Янкель

Автор: j.aisman
Фрагмент / книга " Неброские тени "
* * *

...Помню лицо, помню хромовые сапоги в галошах, голенищами точно, неожиданно ловко, облегавшие икры. Неведомое, странное чувство. Тогда безотчетно представлялось неуместным, постыдно заимствованным, даже краденым и еще несправедливым, только вот в чем? Такую неловкость ощущаешь, будто подглядел за чужим в неосмотрительно оставленную щель и тем самым заступил за край того, что тебе уже не принадлежало и вообще не могло принадлежать. Верите, мне и сейчас не по себе в этом месте.

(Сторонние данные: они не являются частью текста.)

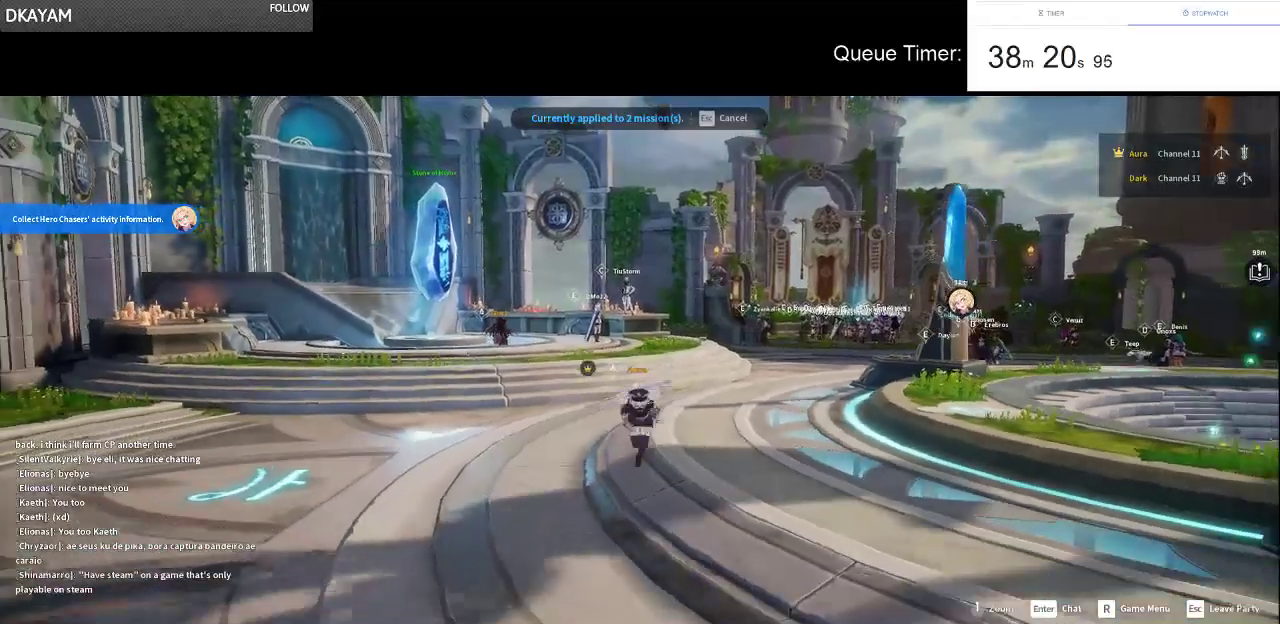
{"keys": ["d", "s"], "mouse": [], "events": [[167, "d", "down"]]}
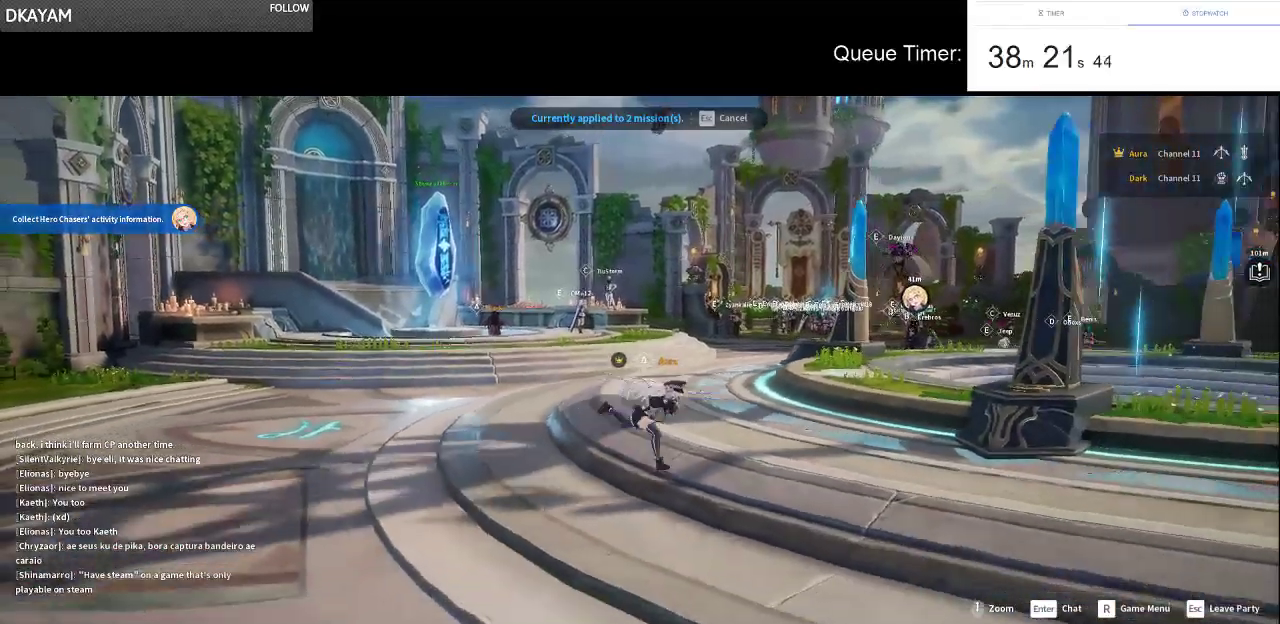
{"keys": ["d", "s"], "mouse": [], "events": []}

Удивительное, ни с чем несхожее ощущение от желания, чтобы то, что непогрешимо, что невозможно опровергнуть ни взглядом, ни слухом, ни чем иным из того, что предоставлено в распоряжение, вдруг тут же, на глазах преобразилось, оказалось приговоренным неправдой быть не собой, чем-то, на себя непохожим, а то и вообще обернуться своей противоположностью.

И еще: не помню, чтобы он приходил летом, помню только зимой. Почему? Тоже пытаюсь понять, не выходит, а у вас? Нет-нет, почти уверен, конечно, приходил. Может, по ходу? Будем надеяться. Все зависит, думаю, от того, что у нас дальше.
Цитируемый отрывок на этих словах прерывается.